As one can note from the foregoing there are several different devices utilized in connection with the pulp pump, namely the pump itself, the control valve and a chemical mixer. A purpose of the present invention is to combine these devices in such a way that the result would be most economical in the point of view of both the manufacturer of the devices and their users.

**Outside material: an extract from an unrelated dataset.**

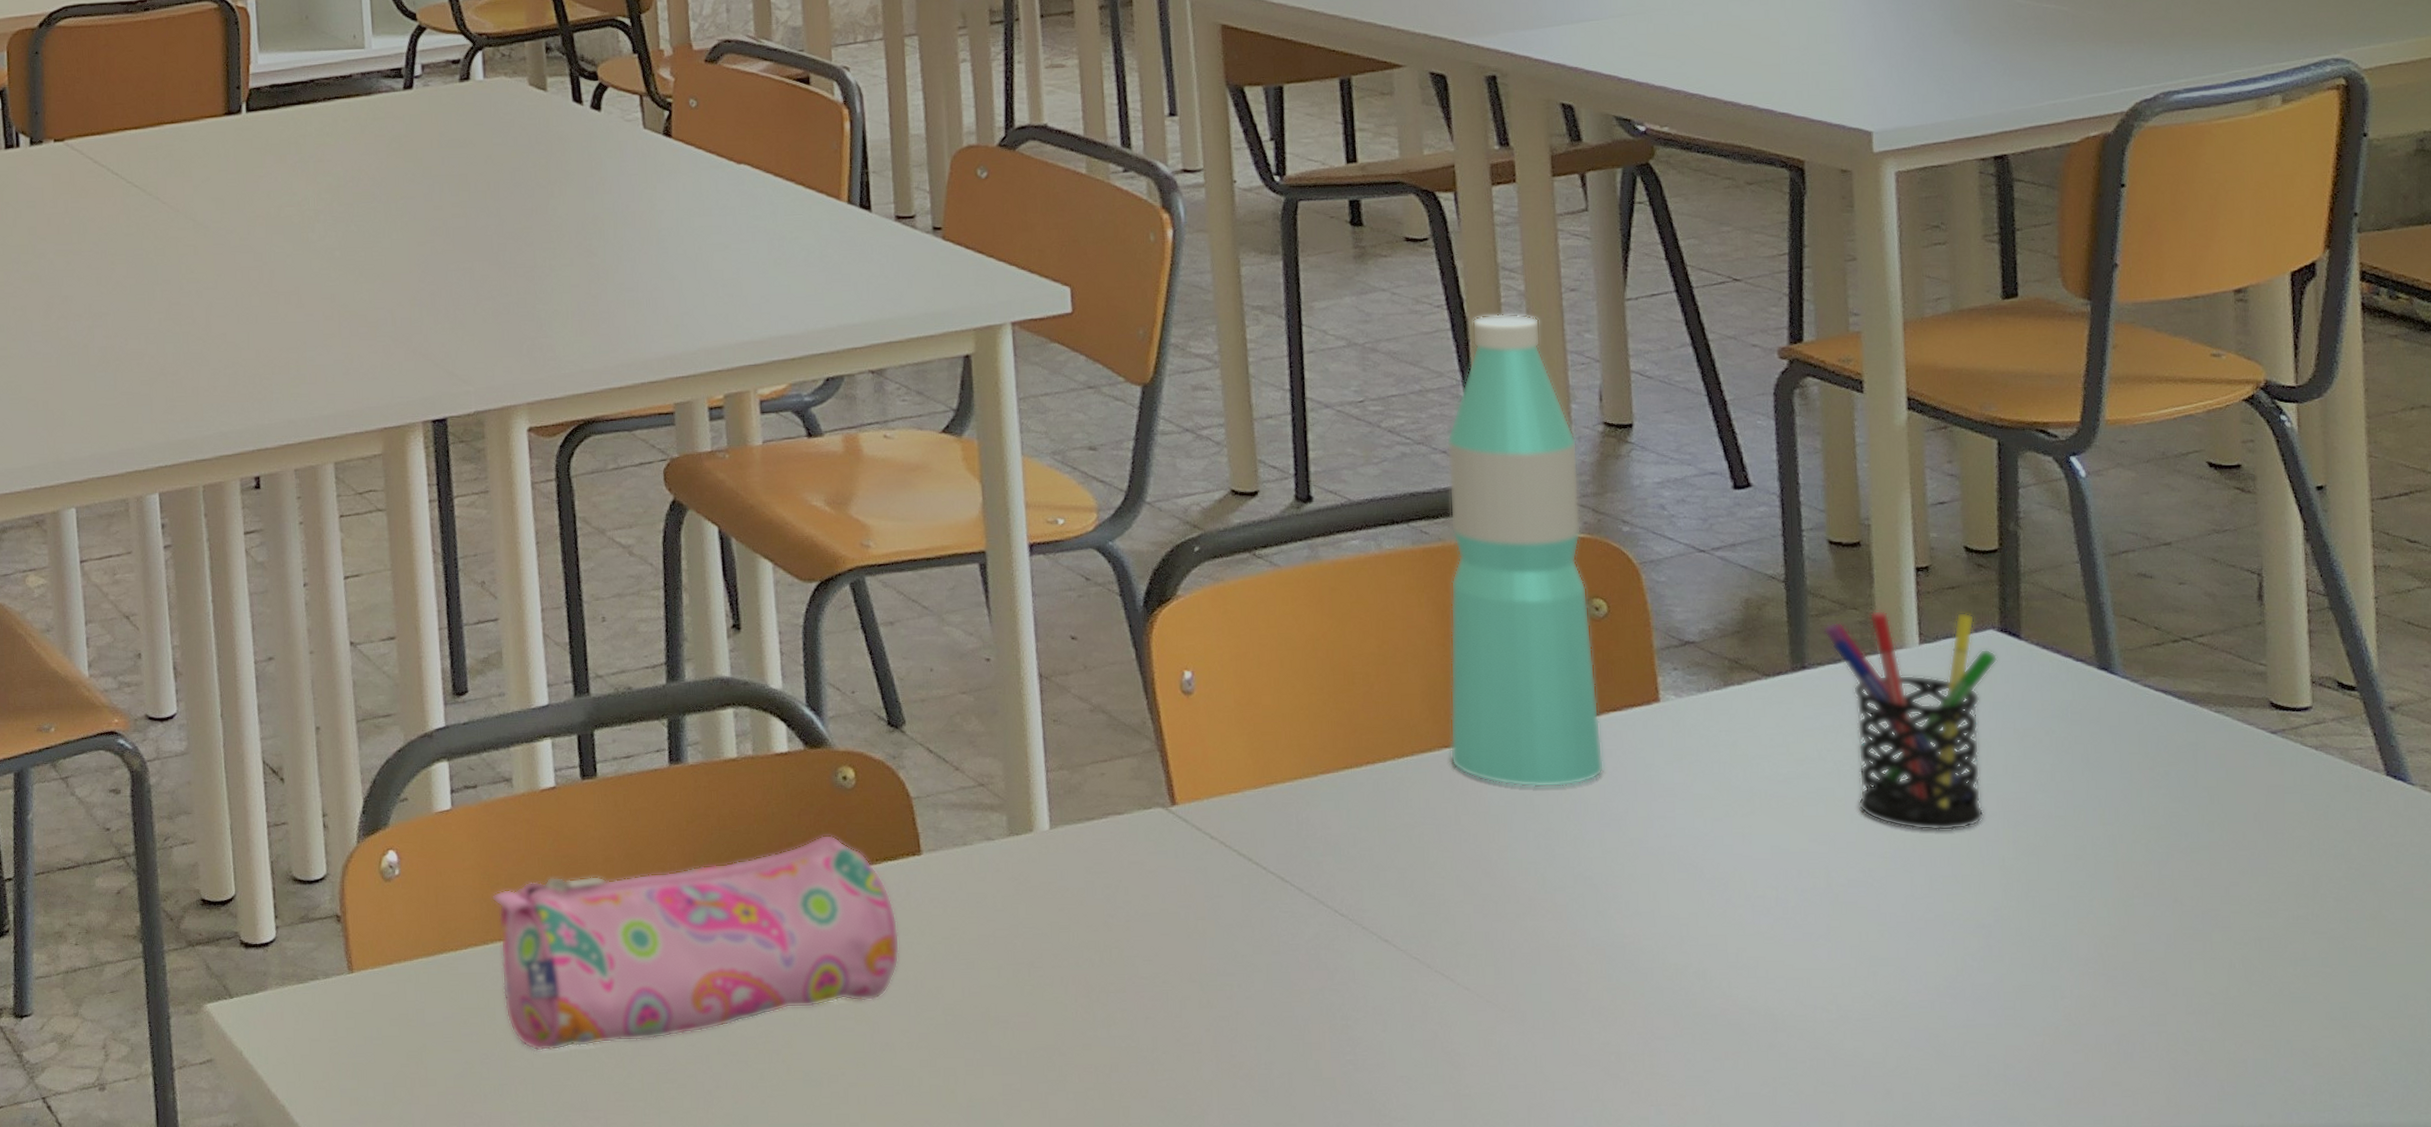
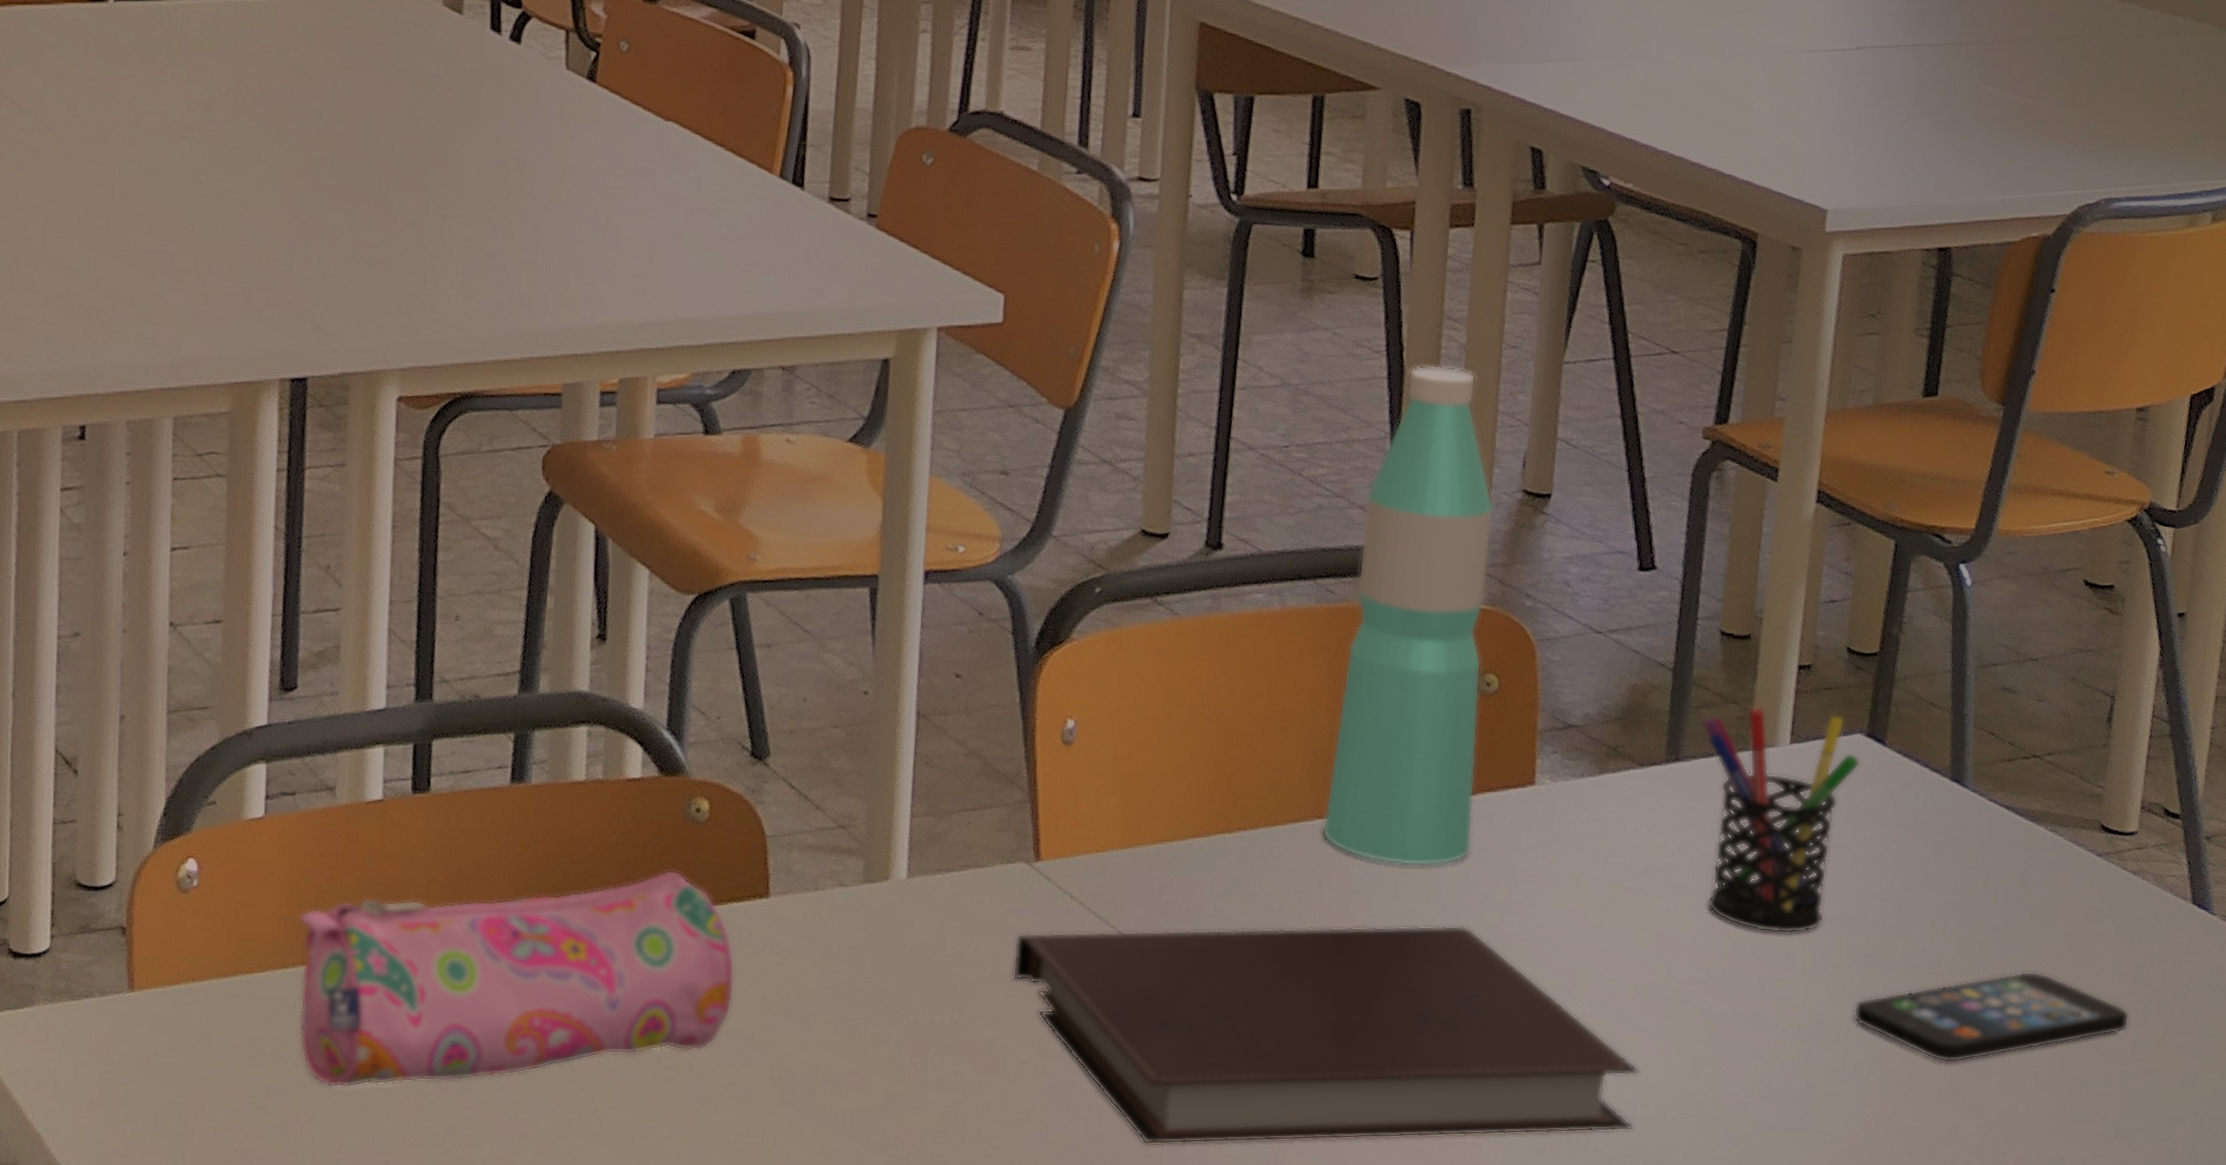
notebook: none [1162,842,1816,1070] -> present [1012,925,1639,1145]
smartphone: none [2032,853,2338,951] -> present [1853,971,2130,1063]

It would, of course, be possible to combine all of the above mentioned three devices together, but there is one factor which makes it practically impossible. As explained above, the chemicals may be mixed within the pump, wherefore the pump perhaps should be manufactured of a more durable material, but not always. However, when pumping medium or high consistency pulps the control valve should be arranged so close to the pump impeller that the fluidized pulp would not have time to reverse back into plug flow by forming a fiber network. It is to be noted at this stage that the discharge duct of a centrifugal pump is always tangential in order not to resist the flow out of the pump. On one hand, this kind of tangential arrangement would be impossible in case high consistency pulps were to be pumped, as the distance from the impeller blades maintaining the fluidized state at a sufficient level to the throttling arrangement arranged in a tangential discharge duct would be long enough for allowing the pulp to form fiber network, whereby an ordinary valve would either cause a high pressure loss or be entirely clogged. On the other hand, the discharge duct could be arranged substantially radially, whereby the above defined distance would be minimized, but the sharp turn in the volute flow from circumferential to radial would bring about a considerable drop in pressure substantially equalling the drop in an ordinary valve.